The Sutton Trust ensures social mobility is at the top of the political agenda. Having delivered successful educational programmes for nearly 20 years, we have built a reputation as a leading force for improving social mobility for the most highly able young people from low and middle income backgrounds. Working with the government, policymakers, leading political stakeholders and others, we influence policy debate through research, programme expertise and policy development. Our aim is to ensure the most able and disadvantaged young people have access to the best educational and career opportunities.
We regularly respond to government and select committee consultations and evidence sessions, produce briefings ahead of Parliamentary debates and questions, and influence the passage of legislation. Our expertise has been sought on a number of topics including on academies, school funding, careers guidance, early years, and higher education reform.
“More than half of the gaps in achievement at age 11 are due to inequality that was already present at age five.”
Find the full factsheet on Early Years here.
“There is a low and declining percentage of the public (from 43% in 2003 to 29% in 2017) who believe today’s youth will have a better quality of life than their parents.”
Find the full factsheet on Social Mobility here.
“34% of adults in England aged 16-75 say a degree-level apprenticeship would be better for somebody’s future career prospects than a university degree, compared to 21% who think a traditional degree would be better.”
Find the full factsheet on Apprenticeships here.
“Students from households in the lowest 40% of earners take on average debts of £51,600, compared to £38,400 in the top 20% of households.”
Find the full factsheet on Student Debt here.

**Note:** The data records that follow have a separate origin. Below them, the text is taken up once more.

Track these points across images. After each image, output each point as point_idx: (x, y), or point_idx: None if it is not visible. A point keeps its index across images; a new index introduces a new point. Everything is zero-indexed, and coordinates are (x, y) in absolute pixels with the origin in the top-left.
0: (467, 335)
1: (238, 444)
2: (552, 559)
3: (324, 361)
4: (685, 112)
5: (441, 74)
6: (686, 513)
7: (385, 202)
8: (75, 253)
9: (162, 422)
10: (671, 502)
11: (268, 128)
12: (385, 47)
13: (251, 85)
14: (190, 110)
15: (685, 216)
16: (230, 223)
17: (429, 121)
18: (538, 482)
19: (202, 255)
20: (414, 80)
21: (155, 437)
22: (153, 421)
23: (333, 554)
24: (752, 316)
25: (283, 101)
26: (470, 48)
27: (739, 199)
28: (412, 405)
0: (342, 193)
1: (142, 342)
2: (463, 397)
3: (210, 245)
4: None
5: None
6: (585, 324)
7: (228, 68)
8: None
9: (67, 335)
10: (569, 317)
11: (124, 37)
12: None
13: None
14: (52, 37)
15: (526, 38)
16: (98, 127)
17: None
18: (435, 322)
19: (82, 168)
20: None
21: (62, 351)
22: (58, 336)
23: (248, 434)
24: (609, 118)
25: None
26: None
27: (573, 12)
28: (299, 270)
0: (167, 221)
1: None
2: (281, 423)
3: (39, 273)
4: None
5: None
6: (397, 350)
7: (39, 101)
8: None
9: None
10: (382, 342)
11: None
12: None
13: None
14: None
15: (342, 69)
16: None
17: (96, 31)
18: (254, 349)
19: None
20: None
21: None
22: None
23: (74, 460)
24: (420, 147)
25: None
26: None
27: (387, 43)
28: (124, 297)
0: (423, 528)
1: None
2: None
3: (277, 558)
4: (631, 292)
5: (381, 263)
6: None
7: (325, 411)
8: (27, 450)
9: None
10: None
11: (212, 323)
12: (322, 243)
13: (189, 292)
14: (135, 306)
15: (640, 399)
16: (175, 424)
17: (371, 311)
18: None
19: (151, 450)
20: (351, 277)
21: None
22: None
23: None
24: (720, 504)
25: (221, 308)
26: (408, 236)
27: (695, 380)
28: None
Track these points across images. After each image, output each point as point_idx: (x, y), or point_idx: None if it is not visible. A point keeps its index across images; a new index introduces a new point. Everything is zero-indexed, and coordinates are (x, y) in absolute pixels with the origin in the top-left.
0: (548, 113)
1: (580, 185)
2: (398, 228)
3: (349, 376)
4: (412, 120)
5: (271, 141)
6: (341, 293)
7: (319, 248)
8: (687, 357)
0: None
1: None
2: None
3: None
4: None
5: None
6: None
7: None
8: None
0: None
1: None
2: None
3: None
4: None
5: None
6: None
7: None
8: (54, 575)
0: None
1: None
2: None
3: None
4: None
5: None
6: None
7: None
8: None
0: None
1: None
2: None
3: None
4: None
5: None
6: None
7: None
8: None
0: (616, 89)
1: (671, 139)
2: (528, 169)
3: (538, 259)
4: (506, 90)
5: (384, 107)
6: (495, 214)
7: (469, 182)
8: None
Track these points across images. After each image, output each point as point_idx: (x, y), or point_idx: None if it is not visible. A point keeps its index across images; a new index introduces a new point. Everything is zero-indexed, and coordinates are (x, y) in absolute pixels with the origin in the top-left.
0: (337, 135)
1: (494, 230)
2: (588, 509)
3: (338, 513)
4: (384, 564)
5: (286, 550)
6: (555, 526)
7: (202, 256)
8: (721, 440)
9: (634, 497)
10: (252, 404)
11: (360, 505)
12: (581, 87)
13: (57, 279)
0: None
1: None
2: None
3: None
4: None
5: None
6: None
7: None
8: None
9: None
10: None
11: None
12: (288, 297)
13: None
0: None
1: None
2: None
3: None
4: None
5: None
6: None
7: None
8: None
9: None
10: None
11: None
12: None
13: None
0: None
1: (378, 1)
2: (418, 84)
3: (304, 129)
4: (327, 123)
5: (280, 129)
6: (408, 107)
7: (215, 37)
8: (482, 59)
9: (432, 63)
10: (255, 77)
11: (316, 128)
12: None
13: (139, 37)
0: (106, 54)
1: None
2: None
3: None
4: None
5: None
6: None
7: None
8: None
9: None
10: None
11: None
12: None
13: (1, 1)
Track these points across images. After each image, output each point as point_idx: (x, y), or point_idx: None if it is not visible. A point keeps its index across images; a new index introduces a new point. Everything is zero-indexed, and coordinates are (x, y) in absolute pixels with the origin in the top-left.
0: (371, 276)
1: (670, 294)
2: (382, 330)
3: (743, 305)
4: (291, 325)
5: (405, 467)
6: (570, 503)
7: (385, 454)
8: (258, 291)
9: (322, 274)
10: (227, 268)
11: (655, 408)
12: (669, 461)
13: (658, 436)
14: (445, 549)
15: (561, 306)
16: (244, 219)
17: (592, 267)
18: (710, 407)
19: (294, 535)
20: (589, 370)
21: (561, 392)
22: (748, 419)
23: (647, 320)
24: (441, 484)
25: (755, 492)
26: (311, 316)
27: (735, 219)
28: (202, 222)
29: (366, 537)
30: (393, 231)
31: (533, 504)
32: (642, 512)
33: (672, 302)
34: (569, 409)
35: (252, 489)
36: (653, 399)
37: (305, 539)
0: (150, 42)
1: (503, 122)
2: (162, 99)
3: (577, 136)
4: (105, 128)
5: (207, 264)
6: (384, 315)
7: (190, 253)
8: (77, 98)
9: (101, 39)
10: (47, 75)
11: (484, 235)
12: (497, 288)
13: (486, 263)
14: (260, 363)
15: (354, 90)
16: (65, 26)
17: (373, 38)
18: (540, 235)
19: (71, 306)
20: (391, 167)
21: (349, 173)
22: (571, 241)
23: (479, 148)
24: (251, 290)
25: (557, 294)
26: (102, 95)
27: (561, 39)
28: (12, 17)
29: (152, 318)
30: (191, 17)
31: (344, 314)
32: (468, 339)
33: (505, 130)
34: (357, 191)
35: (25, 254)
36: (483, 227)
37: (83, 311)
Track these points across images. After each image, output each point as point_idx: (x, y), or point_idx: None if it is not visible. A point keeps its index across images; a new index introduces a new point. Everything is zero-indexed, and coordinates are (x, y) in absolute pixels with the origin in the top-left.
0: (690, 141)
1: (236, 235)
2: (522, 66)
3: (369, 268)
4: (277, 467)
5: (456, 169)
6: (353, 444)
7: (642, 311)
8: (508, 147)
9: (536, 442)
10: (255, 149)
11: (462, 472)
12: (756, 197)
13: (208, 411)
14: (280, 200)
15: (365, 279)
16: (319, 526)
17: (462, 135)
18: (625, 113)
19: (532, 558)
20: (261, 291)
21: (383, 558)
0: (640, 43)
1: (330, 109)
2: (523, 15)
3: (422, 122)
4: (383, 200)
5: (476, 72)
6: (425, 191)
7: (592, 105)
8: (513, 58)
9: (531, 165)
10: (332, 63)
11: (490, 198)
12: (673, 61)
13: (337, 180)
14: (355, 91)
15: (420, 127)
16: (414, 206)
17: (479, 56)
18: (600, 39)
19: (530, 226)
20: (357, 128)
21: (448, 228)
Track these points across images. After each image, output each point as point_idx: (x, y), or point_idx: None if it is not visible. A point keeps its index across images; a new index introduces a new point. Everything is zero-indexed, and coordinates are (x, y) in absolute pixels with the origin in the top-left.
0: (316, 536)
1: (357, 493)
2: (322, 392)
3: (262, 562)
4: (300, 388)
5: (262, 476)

The Sutton Trust’s Mobility Manifesto sets out ten practical policy steps to put social mobility at the heart of the 2017 election campaign.
From early years education through to fair and transparent employment practices, social mobility must be a key consideration for the new government in education and employment policy and practice. The manifesto urges better provision for disadvantaged pupils in early years and school settings, alongside dedicated funding for the highly able and fairer admissions to comprehensives, grammar schools and independent schools. It also urges a ban on unpaid internships, along with more advanced and higher apprenticeships, as well as best practice in widening access in employment.